Page text:
· · · · ·

Mrs. Billable Hour: It's hard to say. It was probably that Judas, Scott Turow. His article in the 2007 ABA Journal created quite a stir. Whatever comes out of a celebrity's mouth is gospel. Tom Cruise says the earth was created by Xenu, ruler of the Galactic Confederacy, and suddenly everyone in Beverly Hills is a Scientologist.

Marshall: Have you overheard any rumors about who is on the short-list to replace your husband?

Mrs. Billable Hour: I've heard that Success-Based Fees has thrown his hat in the ring. Project Billing is another likely candidate.

Marshall: What are your thoughts on those two?

Mrs. Billable Hour: I can't imagine either of them working out. Neither has an ounce of experience. Governor Patterson's selection of Caroline Kennedy for Senate would have been a safer bet.

Marshall: Well, what do you know about them?

Mrs. Billable Hour: Even though he denies it, everyone knows that Success-Based Fees has a gambling problem.

(Audience Gasps)

Mrs. Billable Hour: He'll convert all the managing partners into bookies. I envision meetings sounding something like this, "Word on the street is the spread against our Client is up from $1 million to 3.5, we should move to be relieved before we lose the farm!....Settle? Are you crazy? We drew a five and six! We've got to double-down!"

Marshall: And what about Project-Based?

Mrs. Billable Hour: She's such a bitch! I've tried to reach out to her but she doesn't return my calls.

Marshall: That's probably because she can't bill for phone calls!

Mrs. Billable: I suppose.

Marshall: Any predictions as to what will happen to your husband?

Mrs. Billable: Oh, he's not going anywhere. He'll continue to work for responsible attorneys like yourself who offer reasonable hourly fees, who don't charge to hear themselves speak on the phone and who forego purchasing mansions and yachts in favor of keeping hard-working associates employed.

Marshall: That's very kind of you. Anyway, my Real Law Practice is signaling that we're out of time. It was great having you on our show today, Mrs. Billable. Hopefully this hysteria will die down soon and lawyers and clients will recognize that your husband's the best man for the job even though he's not always perfect.

Marshall: Please join us for next week's topic: "Higher retention rates at the accident scene: Conscious versus unconscious." Auf wiedersehen!

(Fade to black)

Wednesday, March 4, 2009

Solo Practice, Just Add Water!

On March 2, 2009, the National Law Journal posted an on-line article entitled, Layoff Option No. 1: Start Your Own Firm.

I read the article carefully and then clicked "comment" and gently informed NLJ that I thought the article was a complete and utter piece of crap. I made sure to explain why. Not surprisingly, the comment was never published. Hence, this post.

Now let me be clear: There is nothing wrong with going solo. I went solo seven years ago. It was the single greatest decision I've made. What irks me is that Staff Reporter, Karen Sloan, wholly oversimplified, even glorified, the process of going solo without any objectivity whatsoever.

According to Ms. Sloan, experts say it's a good time for laid-off, large-firm attorneys to go solo. But who are these "experts"?

The one and only expert Ms. Sloan quotes is Susan Cartier Liebel. Ms. Cartier Liebel is the founder of Build a Solo Practice, LLC. Her tagline is, "Teaching Lawyers How to Create and Grow Their Solo Legal Practice." This year, Ms. Cartier Liebel plans to open a new on-line business called Solo Practice University.

· · · · ·

Given entries:
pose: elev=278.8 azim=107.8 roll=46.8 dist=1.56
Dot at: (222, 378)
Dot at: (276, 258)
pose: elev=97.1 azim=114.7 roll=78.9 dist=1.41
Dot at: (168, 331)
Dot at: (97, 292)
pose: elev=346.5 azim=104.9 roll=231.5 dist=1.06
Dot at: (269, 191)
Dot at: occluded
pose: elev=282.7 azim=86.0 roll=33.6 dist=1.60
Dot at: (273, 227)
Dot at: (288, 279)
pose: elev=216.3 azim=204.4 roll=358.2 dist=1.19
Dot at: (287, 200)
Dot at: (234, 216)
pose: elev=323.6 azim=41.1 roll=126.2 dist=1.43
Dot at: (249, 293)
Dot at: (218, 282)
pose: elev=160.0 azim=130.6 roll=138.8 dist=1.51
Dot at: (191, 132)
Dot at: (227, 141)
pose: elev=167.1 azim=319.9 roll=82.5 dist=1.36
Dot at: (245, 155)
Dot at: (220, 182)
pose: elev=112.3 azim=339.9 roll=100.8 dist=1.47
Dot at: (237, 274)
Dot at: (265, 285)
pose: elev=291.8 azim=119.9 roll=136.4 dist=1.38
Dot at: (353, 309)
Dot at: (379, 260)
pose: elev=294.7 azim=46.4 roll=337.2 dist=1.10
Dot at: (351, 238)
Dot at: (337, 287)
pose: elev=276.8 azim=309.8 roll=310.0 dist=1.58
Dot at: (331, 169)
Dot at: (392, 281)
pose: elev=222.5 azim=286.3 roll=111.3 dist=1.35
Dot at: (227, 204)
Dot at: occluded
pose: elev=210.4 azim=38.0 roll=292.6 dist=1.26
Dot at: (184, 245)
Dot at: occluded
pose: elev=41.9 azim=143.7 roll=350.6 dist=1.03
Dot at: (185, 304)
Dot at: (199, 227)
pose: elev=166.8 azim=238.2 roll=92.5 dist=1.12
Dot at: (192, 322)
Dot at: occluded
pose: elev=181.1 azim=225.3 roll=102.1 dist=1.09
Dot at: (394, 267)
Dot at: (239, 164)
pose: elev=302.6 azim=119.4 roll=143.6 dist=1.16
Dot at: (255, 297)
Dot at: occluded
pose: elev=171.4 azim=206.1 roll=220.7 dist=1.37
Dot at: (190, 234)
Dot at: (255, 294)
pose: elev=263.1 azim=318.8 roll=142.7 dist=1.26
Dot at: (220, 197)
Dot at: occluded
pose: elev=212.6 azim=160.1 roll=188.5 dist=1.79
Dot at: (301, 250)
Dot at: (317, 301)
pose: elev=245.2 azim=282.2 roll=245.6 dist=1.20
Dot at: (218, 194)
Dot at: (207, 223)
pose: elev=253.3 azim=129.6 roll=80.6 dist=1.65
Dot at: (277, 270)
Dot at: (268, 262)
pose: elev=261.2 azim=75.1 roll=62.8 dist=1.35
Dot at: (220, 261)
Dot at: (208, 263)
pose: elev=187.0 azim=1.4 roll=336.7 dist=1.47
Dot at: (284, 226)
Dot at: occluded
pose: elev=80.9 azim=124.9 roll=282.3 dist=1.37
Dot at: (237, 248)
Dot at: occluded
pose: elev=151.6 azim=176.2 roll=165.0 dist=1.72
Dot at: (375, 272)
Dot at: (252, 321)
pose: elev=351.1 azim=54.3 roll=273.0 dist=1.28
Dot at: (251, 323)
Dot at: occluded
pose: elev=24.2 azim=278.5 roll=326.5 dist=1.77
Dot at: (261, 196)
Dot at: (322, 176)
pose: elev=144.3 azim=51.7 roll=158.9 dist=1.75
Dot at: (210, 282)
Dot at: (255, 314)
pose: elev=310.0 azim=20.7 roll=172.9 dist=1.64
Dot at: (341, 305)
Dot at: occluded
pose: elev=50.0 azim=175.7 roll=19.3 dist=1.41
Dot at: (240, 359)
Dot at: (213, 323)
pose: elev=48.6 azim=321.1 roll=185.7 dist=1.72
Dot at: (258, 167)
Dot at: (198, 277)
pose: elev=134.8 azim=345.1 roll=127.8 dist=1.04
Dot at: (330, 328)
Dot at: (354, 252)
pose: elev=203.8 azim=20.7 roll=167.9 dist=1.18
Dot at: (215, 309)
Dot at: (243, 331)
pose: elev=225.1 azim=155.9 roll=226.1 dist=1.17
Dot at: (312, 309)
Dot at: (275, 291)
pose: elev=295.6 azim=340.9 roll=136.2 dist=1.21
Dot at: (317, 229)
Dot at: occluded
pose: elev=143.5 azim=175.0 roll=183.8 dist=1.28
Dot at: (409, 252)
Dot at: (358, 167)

· · · · ·

Exercise task A: According to the blog text, on what date did the National Law Journal post its online article about starting your own firm?
Exercise task B: List every person whom the blog text names with both a first and a last name.
Exercise task C: Resume the blog text where it stops, beginning after the sentence about Solo Practice University.

Reply A: March 2, 2009.

Reply B: Scott Turow, Tom Cruise, Caroline Kennedy, Karen Sloan, Susan Cartier Liebel

Reply C:
I have a full and thorough respect for Ms. Cartier Liebel. I follow her on Twitter (and I am finicky as to whom I follow). She was a successful solo and I think her business concept is brilliant. What I take umbrage with is that Ms. Cartier Liebel's biases were entirely lost on Reporter Sloan. Ms. Cartier-Leibel wasn't so much providing an expert opinion as making a sales-pitch.

Turning back to the article, Ms. Sloan introduces us to three recently laid-off attorneys who we are lead to believe have been successful in going solo. Two of these appear smiling blissfully in photographs atop the body of the article. Ms. Sloan indicates only in passing, however, that one of the three returned to the corporate world after a brief two-year solo stint and another still has serious misgivings about her decision.

Permit me to set the record straight: Starting your own firm is not Layoff Option #1. To the contrary, it's not a very viable option for big firm lawyers at all.

First, starting a practice involves an enormous outlay of cash. A full year of salary is a good rule of thumb. How many lawyers have that type of money just lying around? If they don't, how are they going to get it amidst this credit-crunch?

Secondly, most Biglaw attorneys simply don't have the skill-set necessary to handle small firm cases. They may be smart enough but it takes years, if not decades of practice, to swim with the sharks who grew up in and now infest the waters of matrimonial, personal injury and construction law. (On second thought, perhaps I should be encouraging former biglawyers to take on these types of cases and then convert my practice to a lawyer malpractice boutique.)

Lastly, Ms. Sloan cites as one of the benefits of going solo that, "cost-conscious clients are more willing than ever to retain smaller outfits that offer lower rates." Wrong. Typical big-firm clients like Ford and Microsoft aren't going to elope with a laid-off associate or even a junior partner. If anything, these companies will pressure their firms to lower prices or will jump to the next highest bidder. To make matters even more difficult, many states have strict anti-solicitation laws which prevent attorneys from directly or even indirectly contacting persons with potential cases.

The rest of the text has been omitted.